LES GRADES HISTO-PRONOSTIQUES
La lettre G (grade) suivie d'un chiffre allant de 1 à 3 indique l’aspect histologique de la tumeur. Ce type de gradation est utilisé pour les cancers invasifs mais pas pour les cancers in situ . La définition du grade de la tumeur est basée selon l’apparence des cellules au microscope. Le degré de rapidité avec lequel les cellules cancéreuses semblent se multiplier (nombre de mitoses) est un autre facteur important intervenant dans la détermination du grade d'un cancer de l'ovaire.
- Grade 1 bien différencié : < 5 % de composante solide
- Grade 2 moyennement différencié : 6 à 50 % de composante solide
- Grade 3 peu différencié : > 50 % de composante solide
LA CYTOMÉTRIE DE FLUX
La ploïdie des cellules cancéreuses se réfère à la quantité d'ADN qu'elles contiennent dans leur noyau. S'il y a une quantité normale d'ADN, les cellules sont dites diploïdes. Si le taux d'ADN est anormal, les cellules sont dites aneuploïdes. Certaines études ont montré que les cancers aneuploïdes ont tendance à être plus agressifs.
L’INDEX KI-67
Le taux de division des cellules cancéreuses peut aussi être estimé par le test Ki-67. C’est une méthode immunohistochimique qui mesure le nombre de cellules marquées par les anticorps Ki 67 ou PCNA. Un index Ki-67 élevé indique que les cellules cancéreuses se divisent rapidement. Les spécialistes n'accordent pas tous un intérêt à ce test pour déterminer le pronostic de la maladie.

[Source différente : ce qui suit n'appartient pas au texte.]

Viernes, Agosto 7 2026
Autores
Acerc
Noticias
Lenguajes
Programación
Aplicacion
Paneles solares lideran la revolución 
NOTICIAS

LE FACTEUR DE CROISSANCE HER2/neu
Dans 10 à 20 % des cancers de l’ovaire, un taux trop élevé d'une protéine accélératrice de la croissance appelée HER2/neu ou c-erbB-2 est mis en évidence. Ceci est dû au fait que les cellules cancéreuses ont trop de copies du gène HER2 qui commande aux cellules de produire la protéine c-erbB-2. Ces cancers ont tendance à se développer et à s'étendre plus agressivement que les autres cancers de l’ovaire.
AUTRES EXAMENS À L’ ÉTUDE
La valeur prédictive des modifications du gène p53 suppresseur de tumeur, le récepteur de facteur de croissance épidermique (EGFR), l'étude de la densité des micro-vaisseaux (le nombre des petits vaisseaux qui alimentent et fournissent de l'oxygène au cancer), sont en cours d'étude.